Chronique de "Tout ce qui fait boum" de Kiko Amat, aux Editions Asphalte. Retrouvez toutes les vidéos ici : http://goo.gl/23DkUZ et Libfly ici : http://libfly.com
C’est ainsi qu’à l’époque où j’aurais dû être en quatrième, je suis devenu futuriste, obsédé par Marinetti, la machine, le mouvement et la force. […] Je m’imaginais envahir l’Éthiopie, mais ma grand-tante m’a dit que c’était du fascisme, et que la limite était parfois floue.
Dès lors, je n’ai plus perdu de vue la limite. J’ai arrêté de me faire avoir en me croyant surréaliste alors que j’étais en fait communiste. J’ai appris consciencieusement où se trouvait la limite de chaque mouvement et de chaque isme.
Au bout d’un moment, j’en ai eu assez d’être futuriste et me suis fait dadaïste.
-Comment tu t’appelles ? me demandaient les autres enfants.
-POLU POLU EKKZA TERRRINU SAPA CADO ! leur répondais-je en hurlant.
Ensuite, invariablement, ils me couraient après, armés de projectiles pointus et de lance-pierres.
L’obsession est une fièvre. Une rage effrénée lancée à toute allure vers un point unique sans personne pour la retenir.

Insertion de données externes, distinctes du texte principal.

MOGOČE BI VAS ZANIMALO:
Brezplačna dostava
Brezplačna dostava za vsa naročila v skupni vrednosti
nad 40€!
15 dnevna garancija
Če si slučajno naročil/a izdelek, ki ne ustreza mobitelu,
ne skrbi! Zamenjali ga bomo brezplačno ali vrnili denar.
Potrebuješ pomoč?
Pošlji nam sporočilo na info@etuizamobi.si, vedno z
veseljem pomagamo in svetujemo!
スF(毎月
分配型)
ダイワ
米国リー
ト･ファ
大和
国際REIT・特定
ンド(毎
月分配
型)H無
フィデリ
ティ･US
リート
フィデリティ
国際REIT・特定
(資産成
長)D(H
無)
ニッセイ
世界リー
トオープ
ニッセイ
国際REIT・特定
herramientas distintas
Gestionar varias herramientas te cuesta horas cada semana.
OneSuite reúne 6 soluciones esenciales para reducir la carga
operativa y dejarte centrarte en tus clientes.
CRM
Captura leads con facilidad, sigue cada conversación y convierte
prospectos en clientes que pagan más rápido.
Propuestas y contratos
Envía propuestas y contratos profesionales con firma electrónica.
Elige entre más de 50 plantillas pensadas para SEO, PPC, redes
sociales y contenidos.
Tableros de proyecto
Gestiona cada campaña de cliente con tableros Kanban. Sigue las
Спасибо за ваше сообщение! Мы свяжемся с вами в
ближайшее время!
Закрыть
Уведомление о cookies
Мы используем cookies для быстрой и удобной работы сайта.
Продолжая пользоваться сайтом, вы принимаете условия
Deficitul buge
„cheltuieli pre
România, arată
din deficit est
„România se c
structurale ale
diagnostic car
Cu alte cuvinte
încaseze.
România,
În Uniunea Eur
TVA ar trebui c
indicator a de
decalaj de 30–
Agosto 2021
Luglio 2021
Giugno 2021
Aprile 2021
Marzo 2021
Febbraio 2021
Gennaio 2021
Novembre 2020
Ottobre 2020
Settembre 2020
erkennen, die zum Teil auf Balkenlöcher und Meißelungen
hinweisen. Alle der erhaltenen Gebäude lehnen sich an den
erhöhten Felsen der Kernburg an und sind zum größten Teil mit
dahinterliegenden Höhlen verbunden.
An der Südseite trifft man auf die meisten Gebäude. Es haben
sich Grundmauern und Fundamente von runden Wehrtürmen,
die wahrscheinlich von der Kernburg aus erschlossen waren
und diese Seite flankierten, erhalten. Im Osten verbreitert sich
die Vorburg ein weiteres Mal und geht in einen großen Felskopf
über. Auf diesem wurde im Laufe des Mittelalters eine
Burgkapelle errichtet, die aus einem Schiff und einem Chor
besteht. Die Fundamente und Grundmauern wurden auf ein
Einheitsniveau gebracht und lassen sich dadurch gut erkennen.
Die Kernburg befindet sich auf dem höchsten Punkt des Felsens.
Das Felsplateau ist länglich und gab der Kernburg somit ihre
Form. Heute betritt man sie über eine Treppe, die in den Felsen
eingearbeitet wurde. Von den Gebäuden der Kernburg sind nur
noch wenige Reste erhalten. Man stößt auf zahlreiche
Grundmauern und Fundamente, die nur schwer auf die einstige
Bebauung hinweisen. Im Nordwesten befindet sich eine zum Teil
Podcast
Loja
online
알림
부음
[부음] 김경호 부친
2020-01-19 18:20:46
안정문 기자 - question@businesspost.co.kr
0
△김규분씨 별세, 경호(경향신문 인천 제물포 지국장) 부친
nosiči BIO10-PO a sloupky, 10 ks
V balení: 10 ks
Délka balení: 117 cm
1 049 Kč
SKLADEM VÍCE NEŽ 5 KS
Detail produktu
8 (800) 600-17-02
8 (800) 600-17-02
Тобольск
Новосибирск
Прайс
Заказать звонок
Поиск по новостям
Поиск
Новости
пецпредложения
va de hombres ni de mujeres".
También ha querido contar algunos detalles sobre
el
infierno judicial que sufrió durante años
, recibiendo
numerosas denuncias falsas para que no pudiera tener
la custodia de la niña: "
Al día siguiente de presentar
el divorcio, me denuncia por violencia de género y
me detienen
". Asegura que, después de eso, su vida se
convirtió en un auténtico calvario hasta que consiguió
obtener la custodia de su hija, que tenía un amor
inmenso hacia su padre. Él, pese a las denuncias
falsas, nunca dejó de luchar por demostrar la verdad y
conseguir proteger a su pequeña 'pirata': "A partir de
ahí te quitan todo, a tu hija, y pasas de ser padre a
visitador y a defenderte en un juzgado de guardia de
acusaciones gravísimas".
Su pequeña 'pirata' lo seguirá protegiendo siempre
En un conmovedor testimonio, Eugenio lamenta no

L’obsession est un désir démultiplié, et c’est ce désir qui m’a mené jusqu’ici.
À l’heure qu’il est, je vole à une vitesse de 111 kilomètres-heure droit vers un arbre de La Joyeuse Baleine, un camping sur l’autoroute de Castelldefels. Quand je le percuterai, mon cou se cassera en deux comme une gaufrette trempée dans du champagne ; mais pour l’instant, je suis paralysé dans les airs, en plein vol. Bientôt bon à être empaillé, suspendu dans le ciel par des fils d’oxygène.
Les Anglais ont une expression pour ça : in mid-air.
J’espère que cette paralysie passagère me laissera le temps de tout raconter : c’est une assez longue histoire.
Au lieu de se réunir pour tricoter, ma grand-tante et ses copines sortaient à la tombée de la nuit pour casser des vitrines de banque, voler des panneaux de signalisation et des réverbères, renverser les poubelles et taguer des graffitis anarchistes.
Parfois, elles faisaient ça en plein jour. Personne ne pouvait soupçonner de respectables septuagénaires. C'était la meilleure opération clandestine que j'aie jamais vue.